Attacks have become more consequential, and threat actors have become more professional. The notion of the lone hacker working in a basement isn’t accurate anymore. The cybercriminals attacking enterprise organizations across the globe are organized, and often state-sponsored. Advanced Persistent Threat (APT) groups have popped up in China, Russia, elsewhere in Eastern Europe, South America, North Korea, and even Vietnam.

Malware comes in many forms -- spyware, adware, cryptojackers, data exfiltration malware, worms -- but ransomware receives the most attention. For hackers, cyberattacks can be extremely profitable. Ransomware has become so lucrative that it’s generating new business models. Ransomware groups are even “double- or triple-dipping,” extorting one ransom for unlocking encrypted data, another for “not” selling that seized data on the dark web, and then profiting again...by selling that seized data on the dark web.

Ransomware is troublingly easy to deploy. It’s often said that an enterprise is only as secure as its weakest point. Hackers constantly seek out vulnerabilities in legacy corporate networks typically with automated programs crawling the internet looking for an enterprise opening. That exploited vulnerability might be one individual employee responding to a phishing email. It could be a weak password. Perhaps an exposed IP address. Or an overtaxed IT department one week behind on hardware security patches.

Traditional hub-and-spoke networks invite attack. Threat actors can find them, compromise them, move laterally within them, and steal data. (See Figure 1 below.)


Figure 1. Legacy hub-and-spoke networks “protected” with castle-and-moat security create openings for threat actors to attack.

Cyber attacks won’t go away until business leaders take action to counter threats and remove cyber attack incentives.

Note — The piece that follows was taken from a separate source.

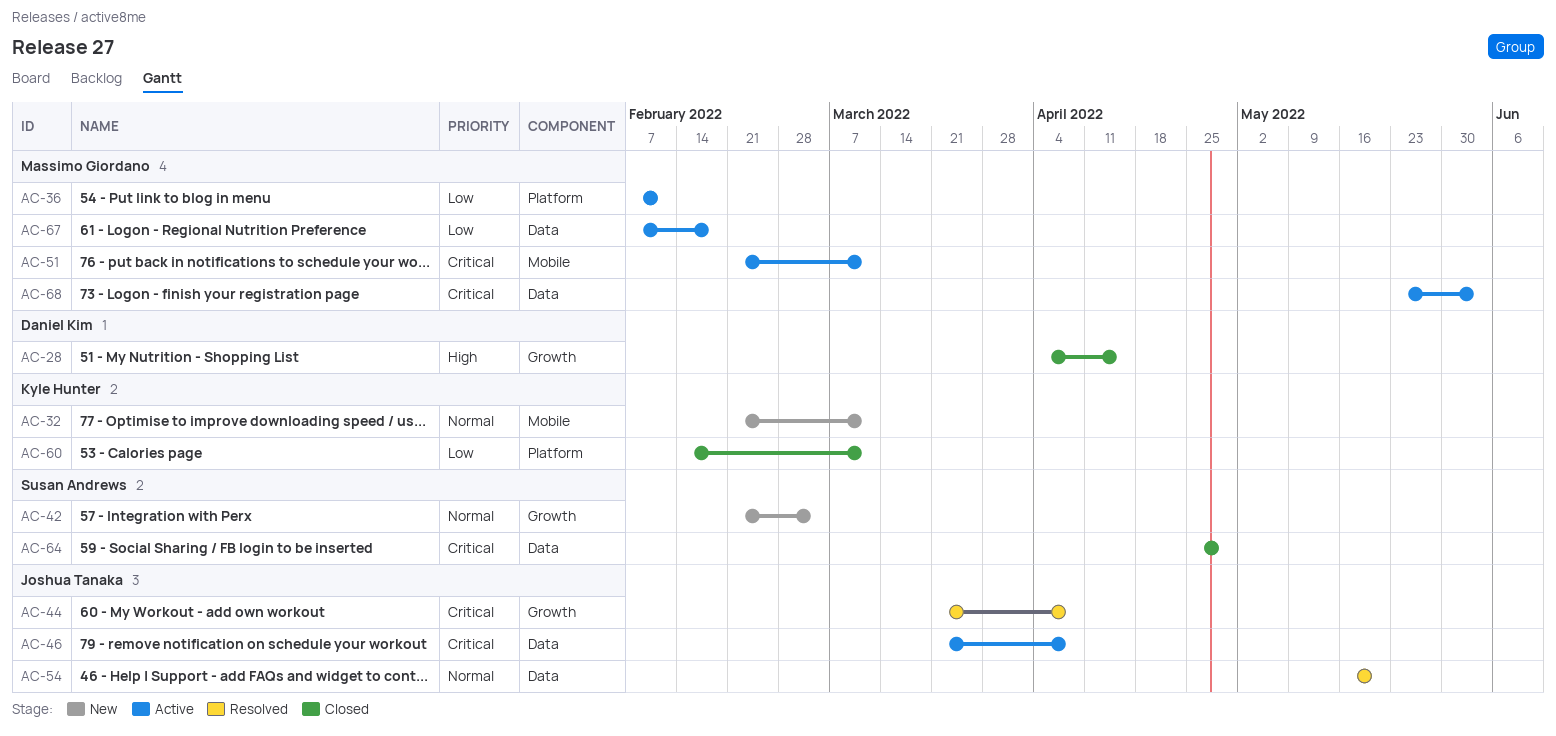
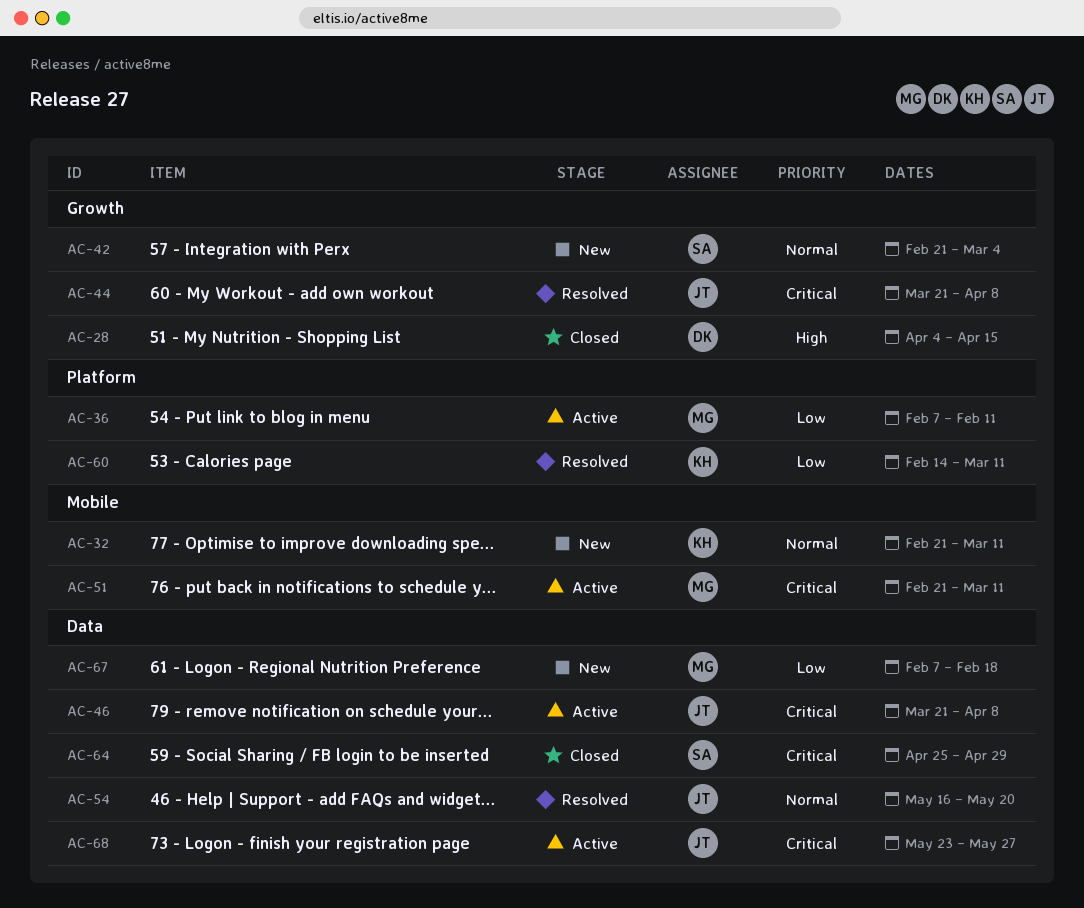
AC-60, status: Closed -> Resolved
AC-67, status: Active -> New
AC-68, owner: Massimo Giordano -> Joshua Tanaka
AC-68, due: Jun 3 -> May 27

And that requires a new way of thinking about cybersecurity: zero trust.

The genesis of Zero Trust Security
In 2010, Forrester security analysts outlined a new approach to cybersecurity, one that took it out of the realm of network-perimeter controls and applied it to all data in motion. Zero trust was different: It was the first security framework that was data-centric. Zero trust posits that all data traffic from anyone, to anywhere, via any route is potentially hostile, and challenges data legitimacy at every stage of travel.

Zero trust, in principle, was intended to isolate the true contributor to risk: trust, or rather, the granting of trust. Trust could theoretically be quantified and then minimized. The premise was to minimize that granting of trust (“I’m 80% certain you’re not a threat”) everywhere it could be done. This would increase security and reduce business risk.

In a zero trust environment, access is no longer based on machine identification, but on identity, which serves as the new basis for conditional access. Identity underpins Zero Trust, and is the best way to manage secure connectivity to applications, destinations, and resources to protect the modern enterprise workplace: It’s better to authenticate a person than it is to identify an easily-spoofed machine.

When zero trust was first introduced, legacy infrastructure of the time couldn’t scale (nor be easily reengineered) to support dynamic challenges of trust associated with data in motion. In a legacy environment, access is granted via hardware gateways. More “challenges” means more (expensive) hardware stacks housed close to users, applications, and data-processing. Now, more than a decade later, the cloud -- the scalable, abstractable, secure, SASE-enabled cloud --  makes zero trust practical in the form of a Zero Trust Architecture (ZTA).